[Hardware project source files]
******************************
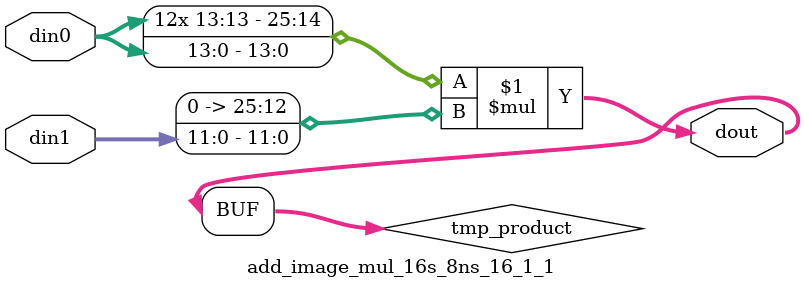
<source format=v>

`timescale 1 ns / 1 ps

 module add_image_mul_16s_8ns_16_1_1(din0, din1, dout);
parameter ID = 1;
parameter NUM_STAGE = 0;
parameter din0_WIDTH = 14;
parameter din1_WIDTH = 12;
parameter dout_WIDTH = 26;

input [din0_WIDTH - 1 : 0] din0; 
input [din1_WIDTH - 1 : 0] din1; 
output [dout_WIDTH - 1 : 0] dout;

wire signed [dout_WIDTH - 1 : 0] tmp_product;


























assign tmp_product = $signed(din0) * $signed({1'b0, din1});









assign dout = tmp_product;





















endmodule

</source>
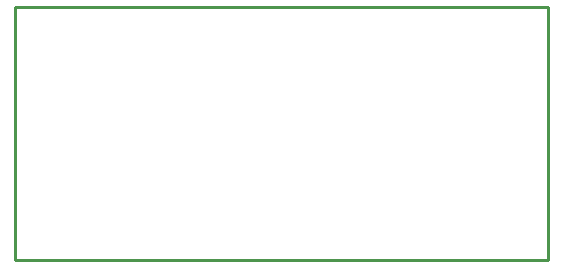
<source format=gbr>
G04 EAGLE Gerber RS-274X export*
G75*
%MOMM*%
%FSLAX34Y34*%
%LPD*%
%IN*%
%IPPOS*%
%AMOC8*
5,1,8,0,0,1.08239X$1,22.5*%
G01*
%ADD10C,0.254000*%


D10*
X0Y7000D02*
X451000Y7000D01*
X451000Y221000D01*
X0Y221000D01*
X0Y7000D01*
M02*

</source>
******************************
• _What to produce_: Pictures must be left out of the answer, which should be exactly the lines from the one holding "parameter din1_WIDTH = 12;" through the last line of the entries above, both included; please add nothing.

• _Answer box_:
parameter din1_WIDTH = 12;
parameter dout_WIDTH = 26;

input [din0_WIDTH - 1 : 0] din0; 
input [din1_WIDTH - 1 : 0] din1; 
output [dout_WIDTH - 1 : 0] dout;

wire signed [dout_WIDTH - 1 : 0] tmp_product;


























assign tmp_product = $signed(din0) * $signed({1'b0, din1});









assign dout = tmp_product;





















endmodule

</source>
<source format=gbr>
G04 EAGLE Gerber RS-274X export*
G75*
%MOMM*%
%FSLAX34Y34*%
%LPD*%
%IN*%
%IPPOS*%
%AMOC8*
5,1,8,0,0,1.08239X$1,22.5*%
G01*
%ADD10C,0.254000*%


D10*
X0Y7000D02*
X451000Y7000D01*
X451000Y221000D01*
X0Y221000D01*
X0Y7000D01*
M02*

</source>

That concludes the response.